Written task → Only the lines of the listing below that run from the line with "ابتدا رنگ مورد نظر خود را از منوی" through the line with "das Mikrobiom an die neuen Bedingungen an und" are to be set down, word for word. Pictures stay out.

Records provided →
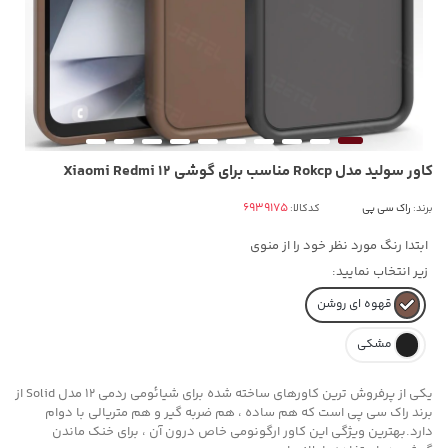
کاور سولید مدل Rokcp مناسب برای گوشی Xiaomi Redmi 12
برند:
راک سی پی
کدکالا:
ابتدا رنگ مورد نظر خود را از منوی
زیر انتخاب نمایید:
قهوه ای روشن
مشکی
یکی از پرفروش ترین کاورهای ساخته شده برای شیائومی ردمی 12 مدل Solid از
برند راک سی پی است که هم ساده ، هم ضربه گیر و هم متریالی با دوام
دارد.بهترین ویژگی این کاور ارگونومی خاص درون آن ، برای خنک ماندن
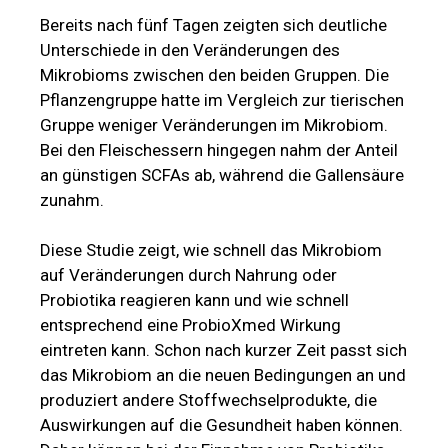
Bereits nach fünf Tagen zeigten sich deutliche
Unterschiede in den Veränderungen des
Mikrobioms zwischen den beiden Gruppen. Die
Pflanzengruppe hatte im Vergleich zur tierischen
Gruppe weniger Veränderungen im Mikrobiom.
Bei den Fleischessern hingegen nahm der Anteil
an günstigen SCFAs ab, während die Gallensäure
zunahm.
Diese Studie zeigt, wie schnell das Mikrobiom
auf Veränderungen durch Nahrung oder
Probiotika reagieren kann und wie schnell
entsprechend eine ProbioXmed Wirkung
eintreten kann. Schon nach kurzer Zeit passt sich
das Mikrobiom an die neuen Bedingungen an und
produziert andere Stoffwechselprodukte, die
Auswirkungen auf die Gesundheit haben können.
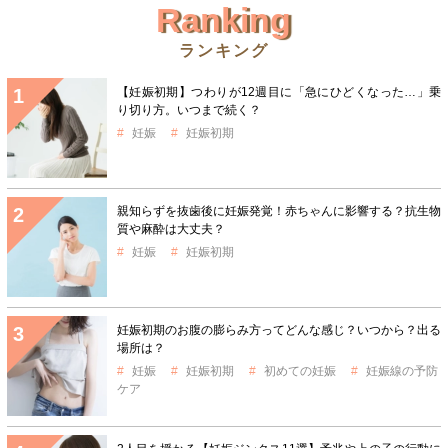
Ranking
ランキング
【妊娠初期】つわりが12週目に「急にひどくなった…」乗
り切り方。いつまで続く？
妊娠
妊娠初期
親知らずを抜歯後に妊娠発覚！赤ちゃんに影響する？抗生物
質や麻酔は大丈夫？
妊娠
妊娠初期
妊娠初期のお腹の膨らみ方ってどんな感じ？いつから？出る
場所は？
妊娠
妊娠初期
初めての妊娠
妊娠線の予防
ケア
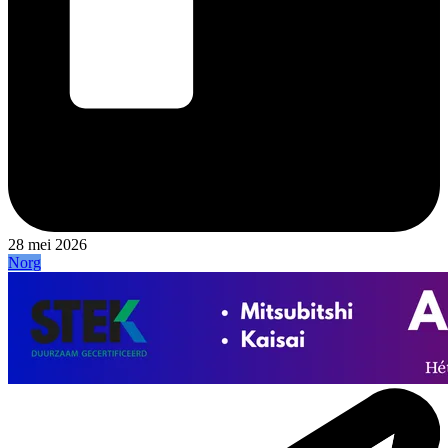
28 mei 2026
Norg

Task solution →
ابتدا رنگ مورد نظر خود را از منوی
زیر انتخاب نمایید:
قهوه ای روشن
مشکی
یکی از پرفروش ترین کاورهای ساخته شده برای شیائومی ردمی 12 مدل Solid از
برند راک سی پی است که هم ساده ، هم ضربه گیر و هم متریالی با دوام
دارد.بهترین ویژگی این کاور ارگونومی خاص درون آن ، برای خنک ماندن
Bereits nach fünf Tagen zeigten sich deutliche
Unterschiede in den Veränderungen des
Mikrobioms zwischen den beiden Gruppen. Die
Pflanzengruppe hatte im Vergleich zur tierischen
Gruppe weniger Veränderungen im Mikrobiom.
Bei den Fleischessern hingegen nahm der Anteil
an günstigen SCFAs ab, während die Gallensäure
zunahm.
Diese Studie zeigt, wie schnell das Mikrobiom
auf Veränderungen durch Nahrung oder
Probiotika reagieren kann und wie schnell
entsprechend eine ProbioXmed Wirkung
eintreten kann. Schon nach kurzer Zeit passt sich
das Mikrobiom an die neuen Bedingungen an und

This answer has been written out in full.